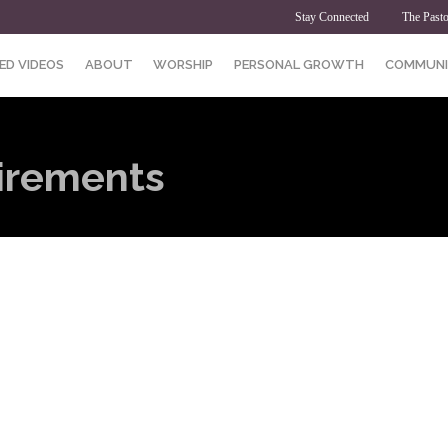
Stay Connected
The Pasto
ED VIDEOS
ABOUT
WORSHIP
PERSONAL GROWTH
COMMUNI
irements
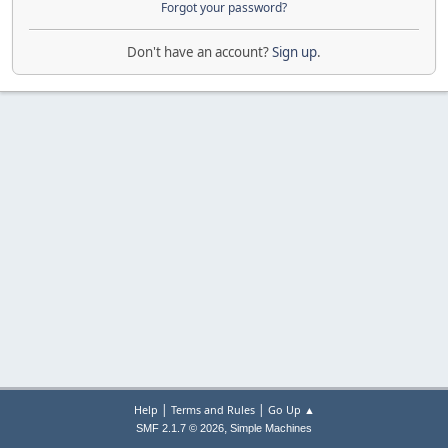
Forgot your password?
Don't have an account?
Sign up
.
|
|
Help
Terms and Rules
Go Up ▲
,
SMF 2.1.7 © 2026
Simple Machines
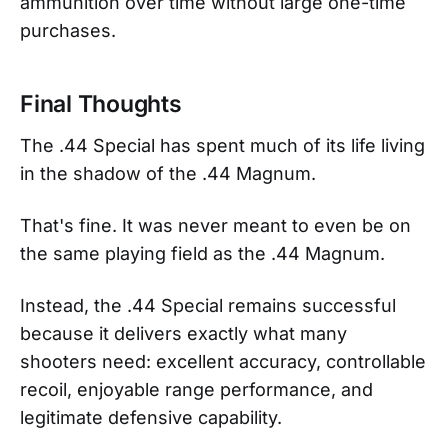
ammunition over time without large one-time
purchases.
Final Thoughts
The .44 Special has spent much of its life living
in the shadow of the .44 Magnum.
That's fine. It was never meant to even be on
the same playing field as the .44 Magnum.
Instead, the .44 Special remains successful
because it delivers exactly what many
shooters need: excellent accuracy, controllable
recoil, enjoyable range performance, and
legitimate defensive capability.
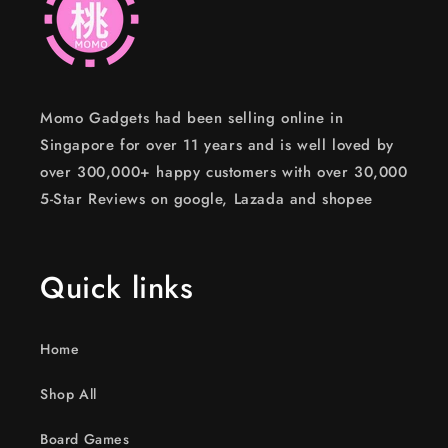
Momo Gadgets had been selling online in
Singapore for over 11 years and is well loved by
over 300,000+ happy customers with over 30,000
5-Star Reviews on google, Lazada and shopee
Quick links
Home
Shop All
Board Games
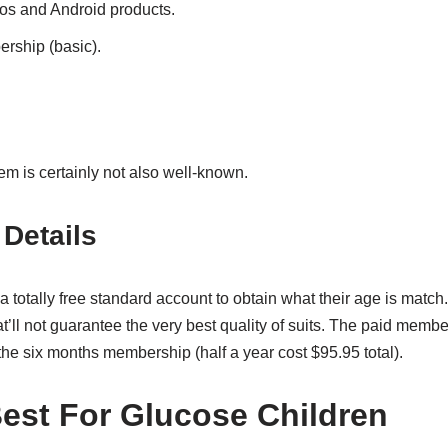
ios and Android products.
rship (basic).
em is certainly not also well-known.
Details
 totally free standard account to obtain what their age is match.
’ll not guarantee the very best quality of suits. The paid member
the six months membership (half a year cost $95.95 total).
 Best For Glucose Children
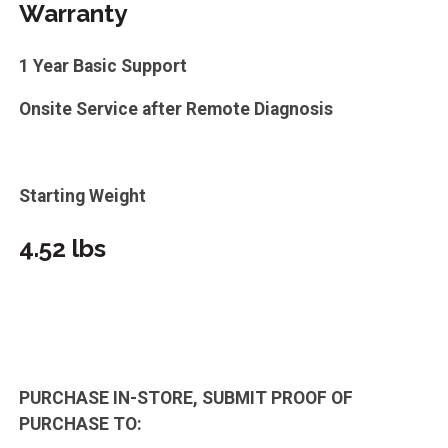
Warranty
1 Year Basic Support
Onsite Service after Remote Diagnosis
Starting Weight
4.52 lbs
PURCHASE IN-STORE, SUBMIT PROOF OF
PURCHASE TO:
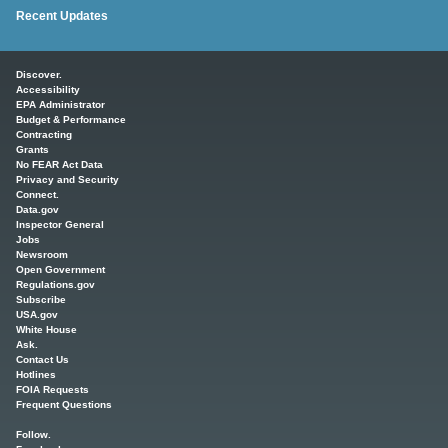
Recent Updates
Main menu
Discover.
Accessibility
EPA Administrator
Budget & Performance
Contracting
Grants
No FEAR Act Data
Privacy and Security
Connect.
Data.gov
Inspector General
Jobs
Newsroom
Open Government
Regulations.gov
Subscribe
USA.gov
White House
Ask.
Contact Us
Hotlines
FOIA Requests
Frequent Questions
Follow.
○ ○ ○ ○ ○ ○ ○
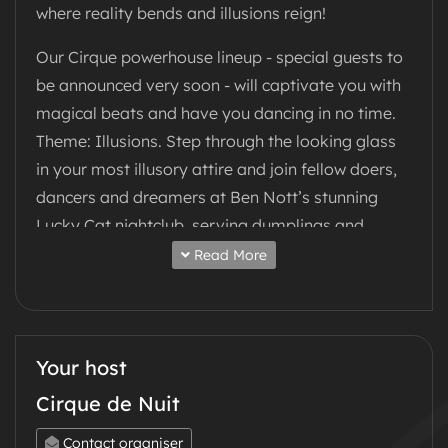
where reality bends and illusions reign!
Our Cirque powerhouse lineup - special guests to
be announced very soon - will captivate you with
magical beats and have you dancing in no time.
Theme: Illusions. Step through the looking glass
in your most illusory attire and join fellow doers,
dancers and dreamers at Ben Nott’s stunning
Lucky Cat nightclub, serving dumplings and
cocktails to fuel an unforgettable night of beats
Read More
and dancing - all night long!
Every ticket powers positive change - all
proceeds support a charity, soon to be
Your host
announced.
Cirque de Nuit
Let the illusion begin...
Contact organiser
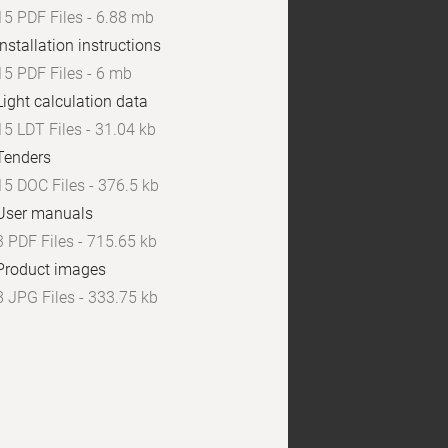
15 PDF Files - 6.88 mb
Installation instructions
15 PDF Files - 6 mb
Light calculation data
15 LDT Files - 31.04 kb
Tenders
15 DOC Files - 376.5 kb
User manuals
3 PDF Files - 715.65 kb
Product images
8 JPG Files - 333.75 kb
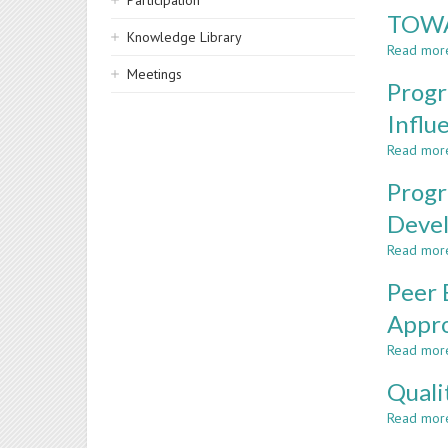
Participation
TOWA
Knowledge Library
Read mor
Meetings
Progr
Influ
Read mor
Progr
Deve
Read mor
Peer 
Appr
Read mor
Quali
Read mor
○ ○ ○ ○ ○ ○ ○
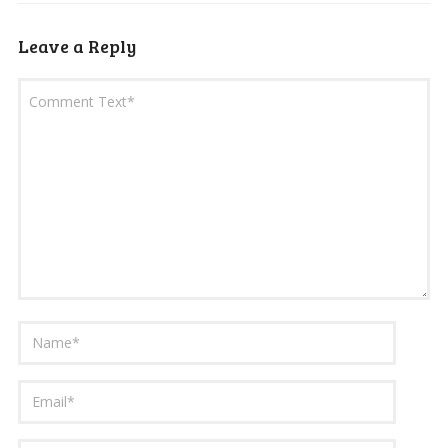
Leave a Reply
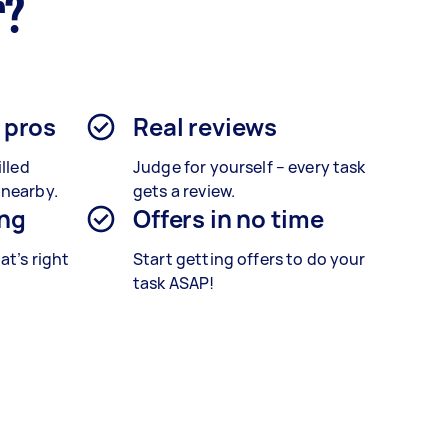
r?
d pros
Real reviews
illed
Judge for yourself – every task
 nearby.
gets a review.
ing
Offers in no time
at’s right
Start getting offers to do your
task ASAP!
○ ○ ○ ○ ○ ○ ○
**Exercise instructions:** Gather every line of the material above that contains the word "what". Case matters.

**Solution below:**
because it delivers exactly what many
 totally free standard account to obtain what their age is match.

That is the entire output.